Visual Studio 2017 First Look

Visual Studio 2015 used up lots of disk space, all on drive C:, regardless of where and what one chose to install it. Visual Studio 2017 is a lot more modular. Visual Studio 2017 also appears to have integrated Xamarin as well as third-party tools.


01windows

The Windows section of the installer offers three ways to develop for Windows.


02universalwindows

Universal Windows Platform development targets Windows 10, Windows Server 2016 Desktop Experience, Windows 10 IoT Core, and Windows 10 Mobile. It supports both .NET languages and C++. I am guessing Windows 8 support is long forgotten for good reason.


03desktopcpp

Desktop development with C++ targets all versions of Windows that support Win32 applications down to Windows XP.


04desktopcsharp

.NET desktop development targets all versions of Windows that support .NET Framework 4.0 and above, i.e. Windows Server 2003 and Windows Vista and above. It does not target but can also be used for versions of Mono that support .NET Framework 4.0 and above on Mac OS, GNU/Linux and other platforms supported by Mono.


05web

The Web & Cloud section offers a motley collection of features, some of which target the Web, some of which target Microsoft's cloud Azure, and some of which target all sorts of other things.


06aspnet

ASP.NET and web development provides a Web framework for .NET. It targets Internet Information Server on Windows. It does not specifically target but might work with Mono.


07nodejs

Node.js development appears to be a JavaScript environment of some kind.


08office

Office/SharePoint development contains tools for Office and SharePoint development, which Microsoft apparently consider "Web" and "Cloud".


09azure

Whereas Azure development actually is Microsoft's cloud and Visual Studio provides utilities and build tools.


10data

And I assume Data storage and processing is a collection of programming tools for SQL Server and Azure Data Lake.


11mobile

Mobile & Gaming provides tools for mobile and game development, as the name might suggest.


12xamarin

Mobile development with .NET is really Xamarin and contains .NET libraries to support statically-linked targeting (with the Xamarin libraries) of iOS, Android and Universal Windows Platform.


13javascript

Mobile development with JavaScript I guess supports mobile development with JavaScript using Apache Cordova.


14game

Game development with C++ contains C++ libraries for game development for DirectX and the Unreal engine.


15unity

Game development with Unity contains Visual Studio support for the Unity game development framework for .NET.


16mobilecpp

Mobile development with C++ targets native iOS and the Android NDK.


17other

Other Toolsets is everything Microsoft didn't want to sort into the above categories, although it would fit.


18extensions

Visual Studio extension development is the SDK for Visual Studio itself.


19netcore

.NET Core cross-platform development targets all .NET Core platforms including Windows 10, Windows Server 2016, Windows Server 2016 Server Core, Windows Server 2016 Nano Server, Windows 10 IoT Core, Windows 10 Mobile, GNU/Linux and Mac OS. It presumably also works with Mono platforms.


20linuxcpp

Linux development with C++ targets GNU/Linux using a Microsoft compiler and C runtime library.
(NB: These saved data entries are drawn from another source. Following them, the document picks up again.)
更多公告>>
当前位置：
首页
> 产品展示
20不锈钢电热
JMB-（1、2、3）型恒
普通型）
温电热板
All-in-all Visual Studio 2017 appears to be a return to CP/M times at Microsoft. Instead of supporting Microsoft platforms only, Microsoft have returned to trying to develop the best developer tools for Microsoft and non-Microsoft platforms. (After all, Microsoft have started as a developer tools company.)
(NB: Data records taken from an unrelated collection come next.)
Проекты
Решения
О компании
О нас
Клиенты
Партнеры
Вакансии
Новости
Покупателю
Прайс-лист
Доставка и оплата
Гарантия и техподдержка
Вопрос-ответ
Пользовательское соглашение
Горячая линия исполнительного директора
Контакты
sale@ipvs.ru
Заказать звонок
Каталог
Microsoft do not provide an ISO or even an offline installer. But such a beast can be created by running the provided online installer in a special mode.

Microsoft explain here how to create an offline installer for Visual Studio 2017.

tl;dr vs_enterprise.exe --layout C:\vs2017offline --lang en-US creates a Visual Studio 2017 offline installer in c:\vs2017offline. Replace vs_enterprise.exe with the appropriate name for the installer you have.